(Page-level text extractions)
☆ ☆ ☆
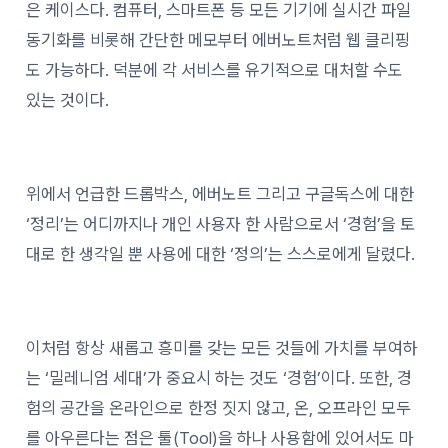
은 케이스다. 컴퓨터, 스마트폰 등 모든 기기에 실시간 파일
동기화를 비롯해 간단한 메모부터 에버노트처럼 웹 클리핑
도 가능하다. 덕분에 각 서비스를 유기적으로 대처할 수도
있는 것이다.
위에서 언급한 드롭박스, 에버노트 그리고 구글독스에 대한
‘정리’는 어디까지나 개인 사용자 한 사람으로서 ‘경험’을 토
대로 한 생각일 뿐 사용에 대한 ‘정의’는 스스로에게 달렸다.
이처럼 항상 새롭고 흥미를 갖는 모든 것들에 가치를 부여하
는 ‘밀레니엄 세대’가 중요시 하는 것도 ‘경험’이다. 또한, 경
험의 공간을 온라인으로 한정 짓지 않고, 온, 오프라인 모두
를 아우른다는 점은 툴(Tool)을 하나 사용함에 있어서도 마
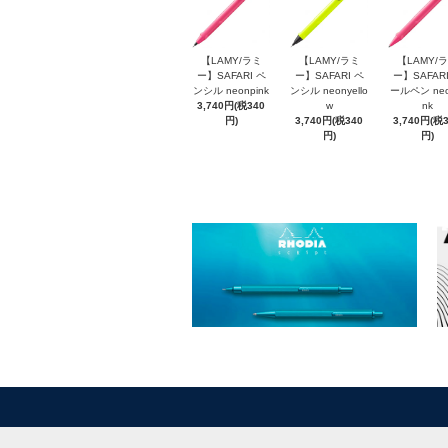
【LAMY/ラミ
【LAMY/ラミ
【LAMY/
ー】SAFARI ペ
ー】SAFARI ペ
ー】SAFARI
ンシル neonpink
ンシル neonyello
ールペン neo
3,740円(税340
w
nk
円)
3,740円(税340
3,740円(税
円)
円)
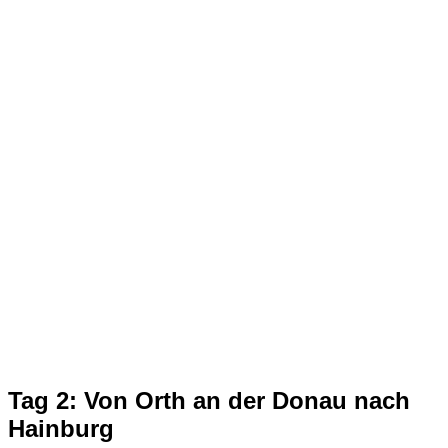
Tag 2: Von Orth an der Donau nach
Hainburg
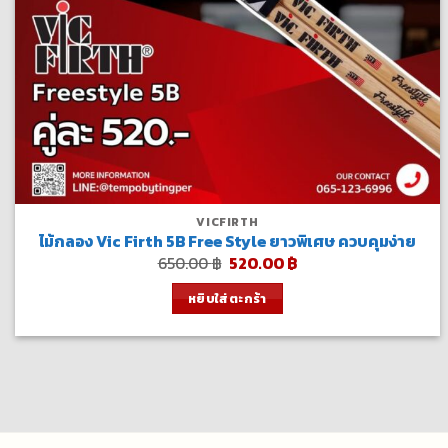
VICFIRTH
ไม้กลอง Vic Firth 5B Free Style ยาวพิเศษ ควบคุมง่าย
Original
Current
650.00
฿
520.00
฿
price
price
was:
is:
หยิบใส่ตะกร้า
650.00 ฿.
520.00 ฿.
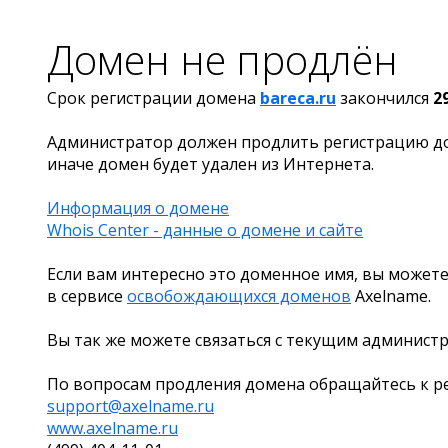
Домен не продлён
Срок регистрации домена
bareca.ru
закончился
2
Администратор должен продлить регистрацию д
иначе домен будет удален из Интернета.
Информация о домене
Whois Center - данные о домене и сайте
Если вам интересно это доменное имя, вы можете
в сервисе
освобождающихся доменов
Axelname.
Вы так же можете связаться с текущим админист
По вопросам продления домена обращайтесь к ре
support@axelname.ru
www.axelname.ru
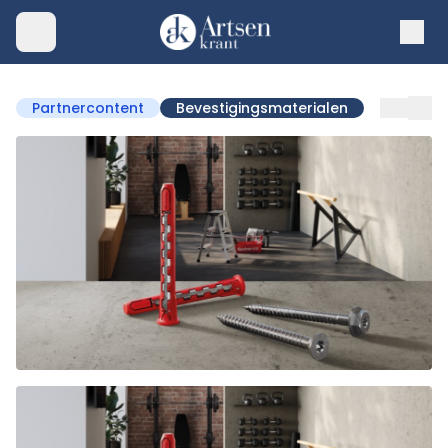
Partnercontent
Bevestigingsmaterialen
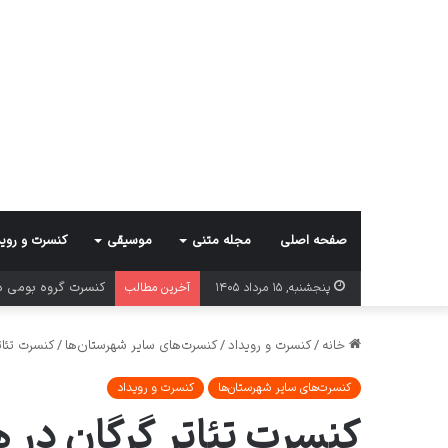
صفحه اصلی
مجله متنی
موسیقی
کنسرت و روید
کنسرت گروه بومی د
پنجشنبه, ۱۵ مرداد ۱۴۰۵
آخرین مطالب
خانه
/
کنسرت و رویداد
/
کنسرت‌های سایر شهرستان‌ها
/
کنسرت تئات
کنسرت‌های سایر شهرستان‌ها
کنسرت و رویداد
کنسرت تئاتر گرگان در ه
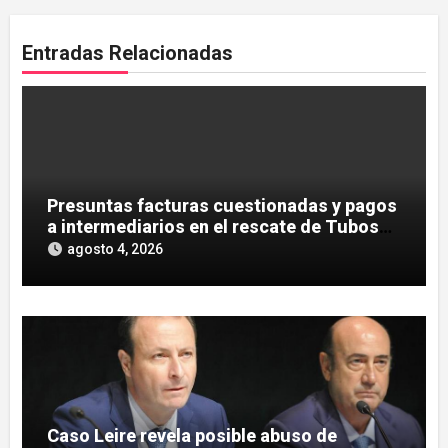
Entradas Relacionadas
Presuntas facturas cuestionadas y pagos
a intermediarios en el rescate de Tubos
Reunidos
agosto 4, 2026
Caso Leire revela posible abuso de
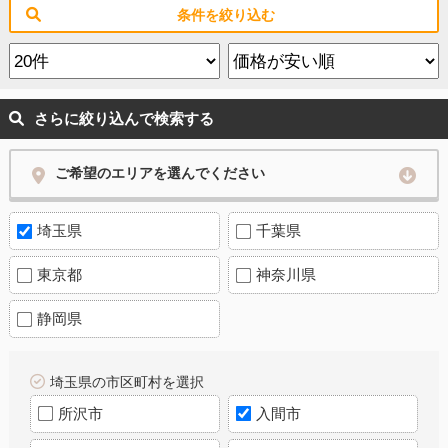
条件を絞り込む
さらに絞り込んで検索する
ご希望のエリアを選んでください
埼玉県
千葉県
東京都
神奈川県
静岡県
埼玉県の市区町村を選択
所沢市
入間市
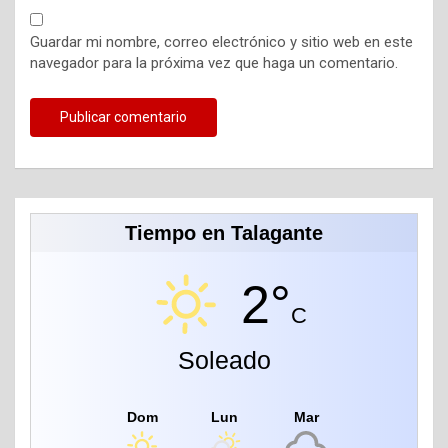
Guardar mi nombre, correo electrónico y sitio web en este
navegador para la próxima vez que haga un comentario.
Tiempo en Talagante
2°
C
Soleado
Dom
Lun
Mar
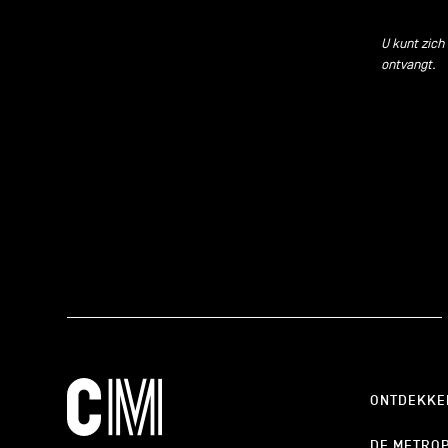
U kunt zich
ontvangt.
ONTDEKKE
DE METRO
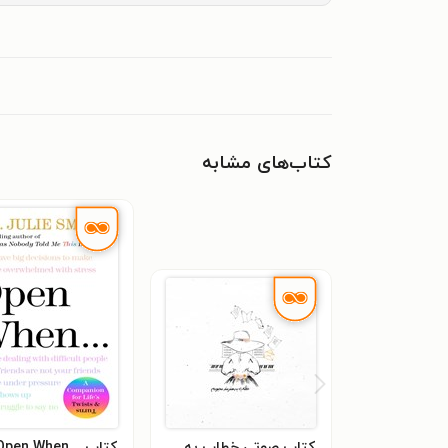
کتاب‌های مشابه
کتاب صوتی خطاب به
کتاب ...Open When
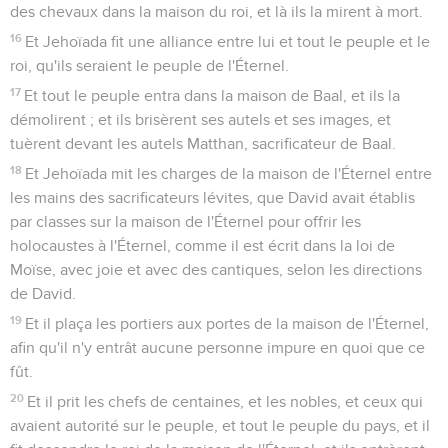
des chevaux dans la maison du roi, et là ils la mirent à mort.
16
Et Jehoïada fit une alliance entre lui et tout le peuple et le
roi, qu'ils seraient le peuple de l'Éternel.
17
Et tout le peuple entra dans la maison de Baal, et ils la
démolirent ; et ils brisèrent ses autels et ses images, et
tuèrent devant les autels Matthan, sacrificateur de Baal.
18
Et Jehoïada mit les charges de la maison de l'Éternel entre
les mains des sacrificateurs lévites, que David avait établis
par classes sur la maison de l'Éternel pour offrir les
holocaustes à l'Éternel, comme il est écrit dans la loi de
Moïse, avec joie et avec des cantiques, selon les directions
de David.
19
Et il plaça les portiers aux portes de la maison de l'Éternel,
afin qu'il n'y entrât aucune personne impure en quoi que ce
fût.
20
Et il prit les chefs de centaines, et les nobles, et ceux qui
avaient autorité sur le peuple, et tout le peuple du pays, et il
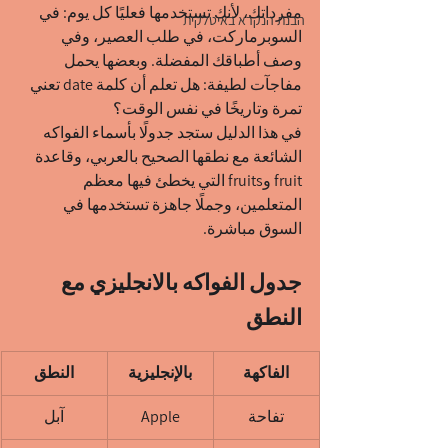
مفرداتك، لأنك تستخدمها فعليًا كل يوم: في 
הבנת הנקרא באיטלקית
السوبرماركت، في طلب العصير، وفي 
وصف أطباقك المفضلة. وبعضها يحمل 
مفاجآت لطيفة: هل تعلم أن كلمة date تعني 
تمرة وتاريخًا في نفس الوقت؟
في هذا الدليل ستجد جدولًا بأسماء الفواكه 
الشائعة مع نطقها الصحيح بالعربي، وقاعدة 
fruit وfruits التي يخطئ فيها معظم 
المتعلمين، وجملًا جاهزة تستخدمها في 
السوق مباشرة.
جدول الفواكه بالانجليزي مع 
النطق
الفاكهة
بالإنجليزية
النطق
تفاحة
Apple
آبل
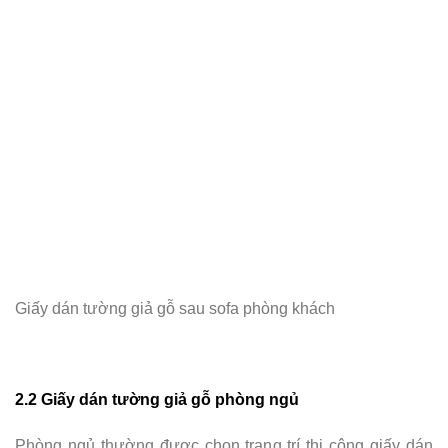
Giấy dán tường giả gỗ sau sofa phòng khách
2.2 Giấy dán tường giả gỗ phòng ngủ
Phòng ngủ thường được chọn trang trí thi công giấy dán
☆ ☆ ☆
### Task to complete
Although pictures appear among the records above, write out exactly only the lines from the one that has "پنجشنبه, ۱۵ مرداد ۱۴۰۵" through the one that has "Guardar mi nombre, correo", and leave the pictures out.

### Answer to this exercise
پنجشنبه, ۱۵ مرداد ۱۴۰۵
آخرین مطالب
خانه
/
کنسرت و رویداد
/
کنسرت‌های سایر شهرستان‌ها
/
کنسرت تئات
کنسرت‌های سایر شهرستان‌ها
کنسرت و رویداد
کنسرت تئاتر گرگان در ه
Entradas Relacionadas
Presuntas facturas cuestionadas y pagos
a intermediarios en el rescate de Tubos
Reunidos
agosto 4, 2026
Caso Leire revela posible abuso de
条件を絞り込む
さらに絞り込んで検索する
ご希望のエリアを選んでください
埼玉県
千葉県
東京都
神奈川県
静岡県
埼玉県の市区町村を選択
所沢市
入間市
Guardar mi nombre, correo electrónico y sitio web en este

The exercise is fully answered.